Wednesday, April 16, 2014

Bad Op-Ed, Good Social Science?

There was a piece in today's NYT that attracted the ire of my twitter friends who are veterans/care about veterans: it associated white supremacists with the US military.  Ouch.  The piece itself presented some broad generalizations that are pretty problematic  (as explained well here), but it raised a question that I do think is worth thinking about: what role does the US military play in the development of white supremacist movements in the US?

I am not saying all vets or most vets or even some vets are radicalized by war and become crazy, racist criminals/terrorists.  What I am curious about is:
  • whether military experience is over-represented in the white supremacist movement(s), 
  • whether future supremacists join the military to gain skills that they intend to deploy as part of the movement, 
  • whether young white folks who have no experience of "others" become more radicalized once they interact with perhaps the most integrated workforce in the U.S.--the US armed forces,
  • whether the military serves as a networking experience.
Lots of ink has been spilled over the various webs that connect Islamist extremists, but much less attention has been directed to white supremacists who have killed many, many Americans (some say the KKK has killed more Americans than Al Qaeda has).  
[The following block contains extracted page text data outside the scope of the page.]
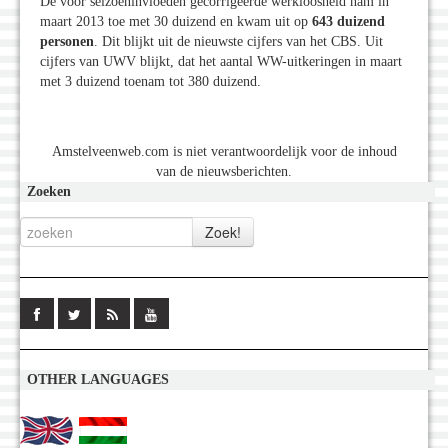
De voor seizoeninvloeden gecorrigeerde werkloosheid nam in
maart 2013 toe met 30 duizend en kwam uit op
643 duizend
personen
. Dit blijkt uit de nieuwste cijfers van het CBS. Uit
cijfers van UWV blijkt, dat het aantal WW-uitkeringen in maart
met 3 duizend toenam tot 380 duizend.
Amstelveenweb.com is niet verantwoordelijk voor de inhoud
van de nieuwsberichten.
Zoeken
OTHER LANGUAGES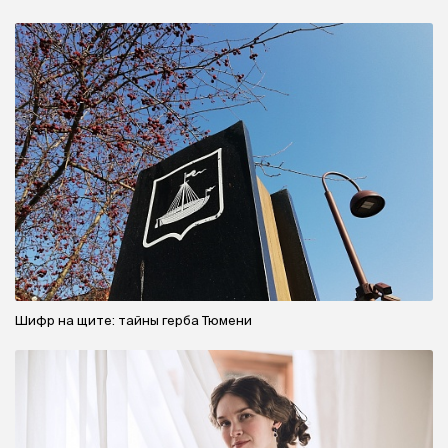
Шифр на щите: тайны герба Тюмени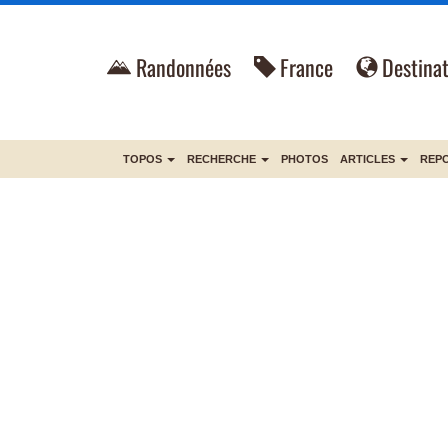
Randonnées
France
Destinat
TOPOS
RECHERCHE
PHOTOS
ARTICLES
REP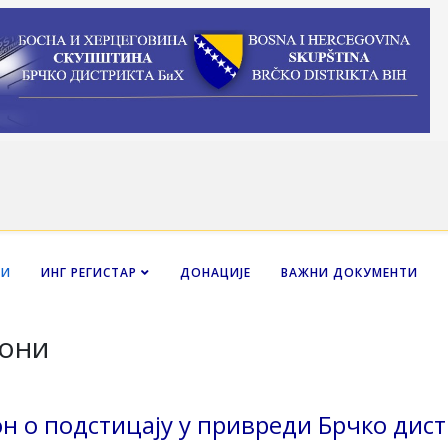
НИ
ИНГ РЕГИСТАР
ДОНАЦИЈЕ
ВАЖНИ ДОКУМЕНТИ
они
он о подстицају у привреди Брчко дис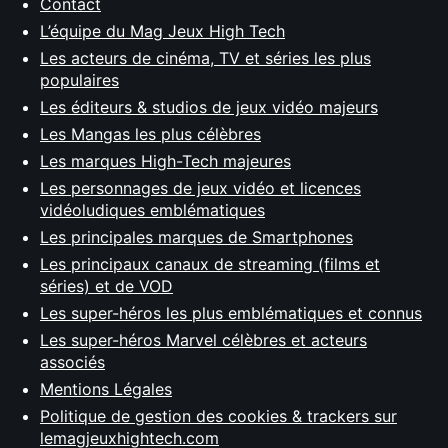
Contact
L’équipe du Mag Jeux High Tech
Les acteurs de cinéma, TV et séries les plus
populaires
Les éditeurs & studios de jeux vidéo majeurs
Les Mangas les plus célèbres
Les marques High-Tech majeures
Les personnages de jeux vidéo et licences
vidéoludiques emblématiques
Les principales marques de Smartphones
Les principaux canaux de streaming (films et
séries) et de VOD
Les super-héros les plus emblématiques et connus
Les super-héros Marvel célèbres et acteurs
associés
Mentions Légales
Politique de gestion des cookies & trackers sur
lemagjeuxhightech.com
To be clear, in my one year at the Pentagon, I was amazed at how diverse the workforce there was, and it remains the most integrated of any workplace I have ever experienced.  I do not think that the military or war causes many people to become white supremacists, but we do have examples of former military folks becoming terrorists--Timothy McVeigh comes to mind.

I am not a military sociologist so I do not know what has been done in this area, but I would imagine that some folks react to the military experience in ways that are not so positive.  It may or may not have anything to do with combat.  The twitter discussion today produced several testable hypotheses--can we assess whether white supremacists are more or less likely than the average American of the same race/class/background to have military experience?  To have combat experience?  I have no idea, but it is something that we should consider even as we ought not generalize and consider all veterans to be potential extremists.

1 comment:

Vladimir said...

I tend to think one should first try to test a general hypothesis and then narrow it down. For example: Are individuals who have joined militant organisations as likely to be veterans as in the general population? (With all the appropriate definition of terms) Patriotism is clearly part of the ideology of some of the white supremacist organisations. The questions you're interested in seems to lead toward examining that connection. However there may be an explanation that takes priority - something more general that could apply to other ideological groups.